# Sticky  TradesViz - A versatile online trading journal that helps you bring out the best in your trading! Charting, advanced performance analysis and more!



## tradesviz

Hello all!

We want to introduce to you a trading journal for the current generation that is designed to utilize as much of your trading data as possible to get you the best insights that can help you find your trade edge!











​Simple PnL charts and static tables no longer cut it as trading journals. With progress in the availability of data, we at TradesViz have built a feature-filled online trading journal that explores every single aspect of your trading performance.


*What are your most profitable setups?*
*Where do you consistently win?*
*How to improve your trade expectancy?*

Let us answer your questions with 200+ interactive fully explorable charts and advanced comparison capabilities! We not only use your own trading data but also combine market technical analysis to derive hidden correlations between your performance and the market statistics.

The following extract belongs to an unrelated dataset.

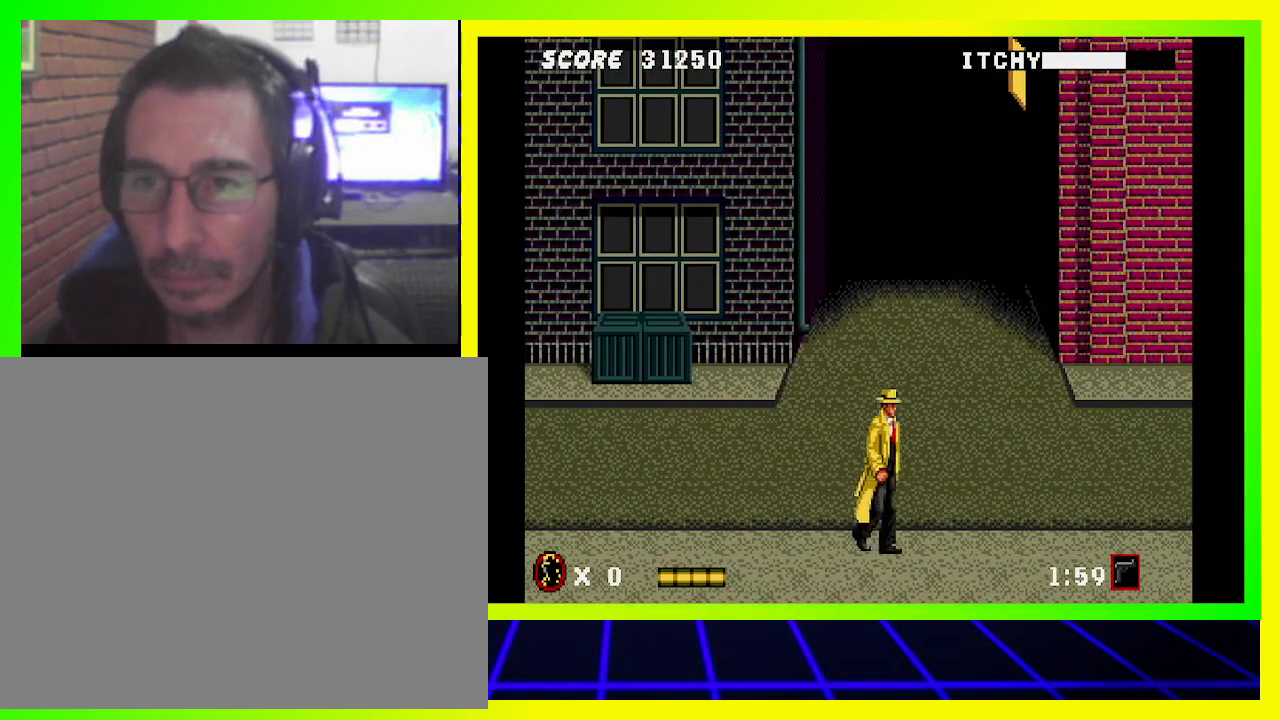
{"buttons": [], "left_stick": "center", "right_stick": "center", "events": [[367, "DPAD_RIGHT", "up"]]}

Here are some highlight features:

*250+ Visualizations - we leave no data unused. *







*Auto insights and quick stats about your trading performance.*







*Generate charts with buy/sell indicators + technical indicators for all your trades automatically.*







*Compare your trading strategies (1000s of trades in a single click!) and visualize performance using side-by-side chart comparisons.*







*Get to know more about the companies your trade by visualizing SEC's 13F filings + full fundamental data analysis - all part of your TradesViz dashboard.*





​With TradesViz, you can not only do *advanced trade journaling* and actually helps you *improve your performance*, but you can also get vital information and visualization of the stocks you trade. TradesViz has support for all major asset classes: *stocks, stock options, futures, futures options, and forex. *Trade journaling is one of the most suggested best practices for ANY trader - to help track, and learn from the historical performance one of the most useful things a trader can do. But trade journaling can be hard. Our primary goal is to make journaling as easy to do and to make it well worth your time.

All it takes is <2 mins to upload your file and we'll take care of the rest. Just try spending 5 mins on tradesviz.com everyday logging your trades and looking at your automatically generated charts and statistics. Most of our users notice* improvements in their performance* within 2-3 weeks of using TradesViz as the more data TradesViz has to work with, the more insight and analysis you can get.

We support over *30 international brokers and platforms*. Our always-updated list of supported import formats is available here: https://tradesviz.com/blog/import. We also support 3 international markets (*Canada, India, and US*) for full stock data support and chart generation. *TradesViz** is the only online journal to have full support for multi-currency trade execution input and multi-national market data support!*

Still not convinced? Here are some real statistics and charts that you would see in your TradesViz dashboard:




























































​*You get all of the above features and more in just 1 subscription.* No multiple tiers, no complicated features list - just 1 subscription. Our free plan has a generous import limit of 3000 executions per month (way more than ANY other paid online trade journaling service). No other online trade journaling service matches our feature set or our competitive pricing.
Some more features you might be interested in:

Greeks analysis for all options traders
Easy way to add multi-leg option trade
System-wide dark mode support
Auto-generate multiple charts with all your trades imports
Easy query input to quickly filter from 1000s trades in seconds
An interactive chart to view all your trades visually
Search, tag, and organize all your notes within your journal
Calendar view with pnl, volume, and market events data
Add notes/comments etc., to many trades at once using the bulk apply feature
More features and in-depth details can be found on our blog here: tradesviz.com/blog

*Go ahead and give us a try! **Sign up here** and Start a 7-day free trial - cancel anytime you want!*

If you don't use a trading journal currently, we highly suggest doing so! It takes just a few minutes every day and over time, you will accumulate a wealth of information and knowledge that will make your progress and learning in trading much faster and easier.

*For all new users, we are giving you a coupon to celebrate the new year with Canadianmoneyforum.com*!

*Use coupon:*


Code:


CMFTV2021

 *to get 40% off your subscription! **The coupon + yearly subscription discount gets you a savings of over 55% ($130 off)! 

Please let us know if you have any feature requests, questions, or if you require any assistance with using the TradesViz platform! You can leave a message here on this form, or email us at [email protected] or chat with us on tradesviz.com. *


----------



## tradesviz

Here are some sample public trades and even entire trading days shared on TradesViz:

TradesViz -

TradesViz -


----------



## tradesviz

Are you still wondering if TradesViz is a good fit for you?
What's stopping you from using a journal? Zero downsides, 2 mins effort per day = 100% useful data analysis and, insights can only help you trade better! 
Have any questions? Ask away!


----------



## tradesviz

Did you know that you can even do *fundamental research* on TradesViz?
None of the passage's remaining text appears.